Auch Umut hat sich jahrelang geschämt. "Für seine Situation und dass er etwas Schlimmes gemacht hat. Aber er konnte da nicht raus", erzählt Selma. Schließlich gelten Drogen als große Sünde im Islam. Bei Betroffenen kann das auf Dauer zu einer Selbst-Stigmatisierung führen, also zu Denkmustern wie "Ich bin ein schlechter Muslim, ein schlechter Mensch". Diese Selbstgeißelung führt im schlimmsten Fall zu einem Teufelskreis aus sozialem Rückzug und weiterem Substanzmissbrauch.

Skepsis gegenüber Psychotherapie

Über Sucht und mentale Erkrankungen zu sprechen ist eine Sache, sich aktiv Hilfe zu suchen, eine andere. In der psychologischen Beratung gelte ein Säkularisierungs-Dogma, erklärt Lukas Müller. Gott und Glaube hätten darin wenig Platz. Bei Al Mudmin berücksichtigen die Ehrenamtlichen religions- und kultursensible Themen in der Beratung.

Diese Haltung wird inzwischen in immer mehr Einrichtungen praktiziert, wie etwa im Stuttgarter Robert-Bosch-Krankenhaus. "Es ist wichtig, das auf dem Schirm zu haben", erläutert Psychotherapeutin Regine Lehrer im Gespräch mit Kontext. In der psychotherapeutischen Landschaft sei ein kultursensibler Ansatz noch nicht verankert, sagt sie. Ihre Kollegin Fatima Zohra Aaryun begleitet viele muslimische Patient:innen auf der Palliativstation. "Da muss einem bewusst sein, dass die emotionale Sprache und das Weltbild vielleicht anders sind", sagt die Psychotherapeutin. Der migrantische oder religiöse Hintergrund dürfe nicht zu sehr im Vordergrund stehen und gleichzeitig nicht ignoriert werden. Ein sensibler Balanceakt.

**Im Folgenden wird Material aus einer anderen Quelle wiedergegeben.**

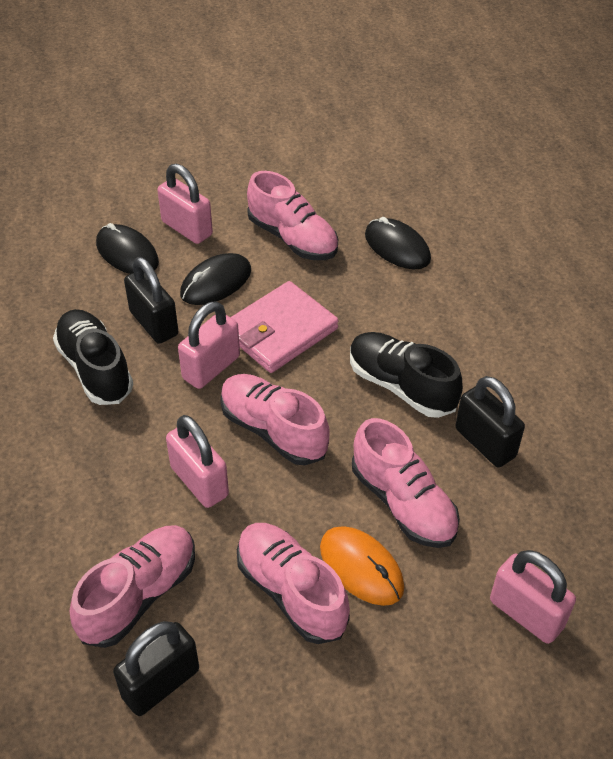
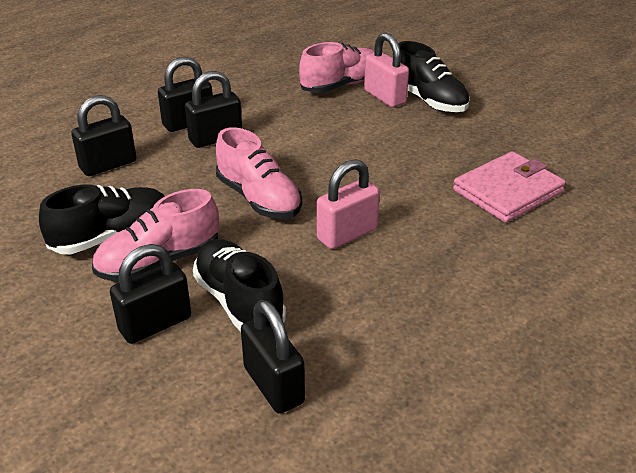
black mouse: 3 -> 0
black padlock: 3 -> 5
black shoe: 2 -> 3
orange mouse: 1 -> 0
pink padlock: 4 -> 2
pink shoe: 5 -> 3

"Viele muslimische Patient:innen lehnen das Angebot für psychologische Hilfe auf der Station ab. Vielleicht denken sie: 'Die werden mich sowieso nicht verstehen oder ernst nehmen.' Ich merke, dass da oft eine Skepsis ist", sagt Aaryun.

Es tut sich etwas

Muslim:innen und Migrant:innen sind besonders vulnerable Gruppen, wenn es um psychische Erkrankungen geht. Zum einen aufgrund von einschneidenden Erfahrungen wie Krieg, Flucht oder Migration. Zum anderen wegen Rassismus und Diskriminierung. "Das ist immer ein Angriff auf das psychische und auch das körperliche Erleben. Stress und Trauma manifestieren sich im Körper. Ausgrenzungen und Mikroaggressionen sind eine ständige Attacke auf das Nervensystem", erklärt Regine Lehrer. Auch Identitätskonflikte und transgenerationelle Traumata führten zu Labilität, sagt Fatima Zohra Aaryun.

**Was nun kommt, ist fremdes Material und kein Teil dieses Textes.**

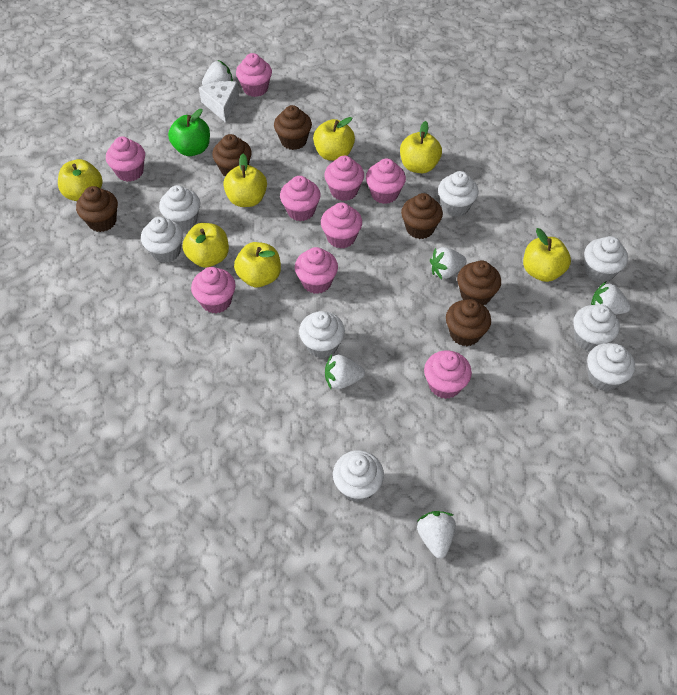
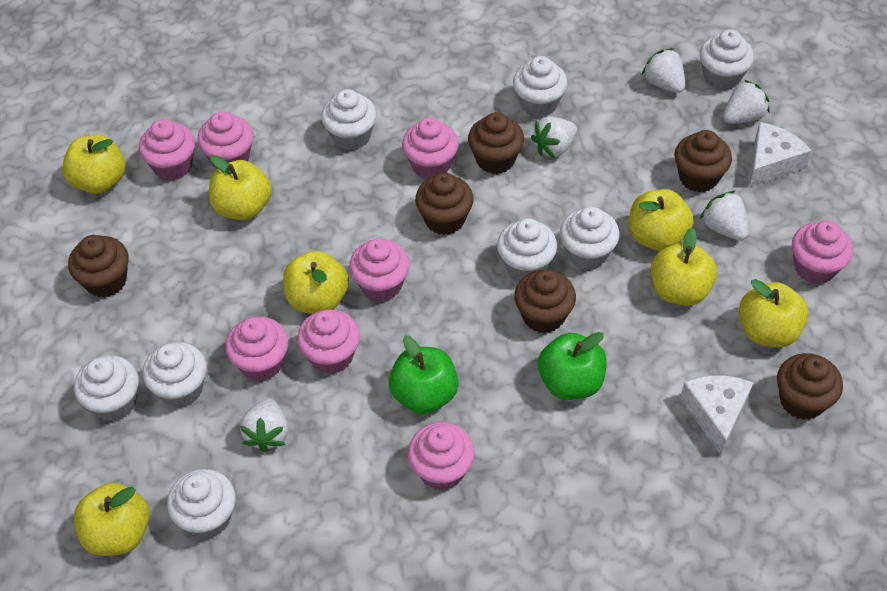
green apple: 1 -> 2
pink cupcake: 9 -> 8
white cheese: 1 -> 2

Zusammenfassend lassen sich also zwei Problembereiche festmachen: Einerseits die Stigmata in muslimischen Communities und andererseits das Misstrauen gegenüber einem Gesundheitssystem, in dem sich Betroffene und Angehörige nicht verstanden fühlen. Inzwischen tut sich aber etwas in vielen muslimischen Communities. Es gebe immer mehr Imame aus Deutschland, die über mentale Gesundheit aufklären, sagt Selma. Sie selbst organisiert in der Moschee Kurse und Infoveranstaltungen zum Thema Psyche.

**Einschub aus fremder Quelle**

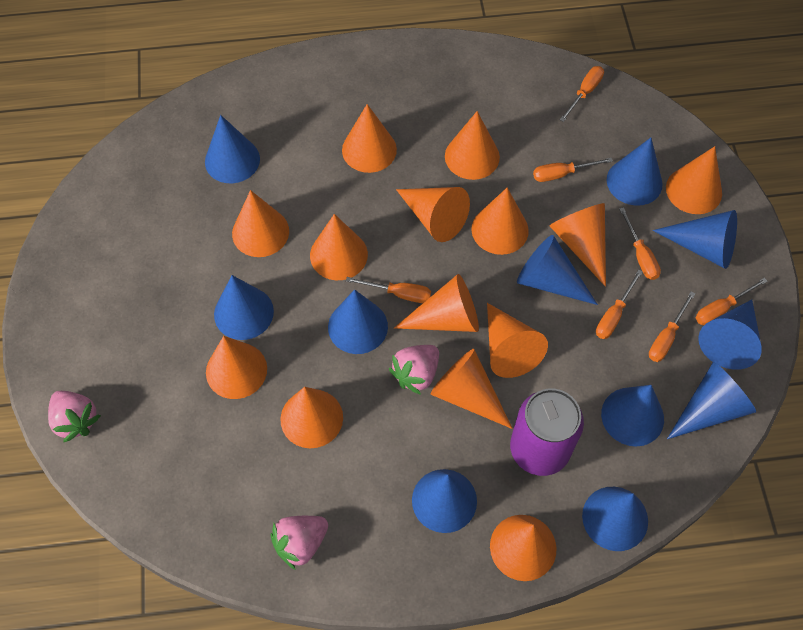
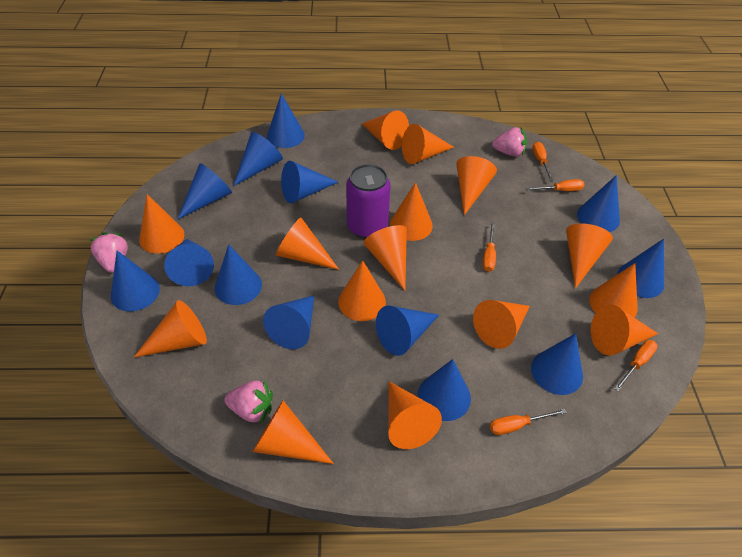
blue cone: 11 -> 13
orange cone: 14 -> 15
orange screwdriver: 7 -> 5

Selma hat sich nicht in eine Psychotherapie begeben, um mit der Sucht ihres Bruders klarzukommen. Ihr hat der Glaube Kraft gegeben sowie ihr Ehemann, erzählt sie unter Tränen. Umut ist aktuell noch in der forensischen Psychiatrie, macht aber Fortschritte, sagt seine Schwester. "Inschallah", so Gott will, wird alles gut.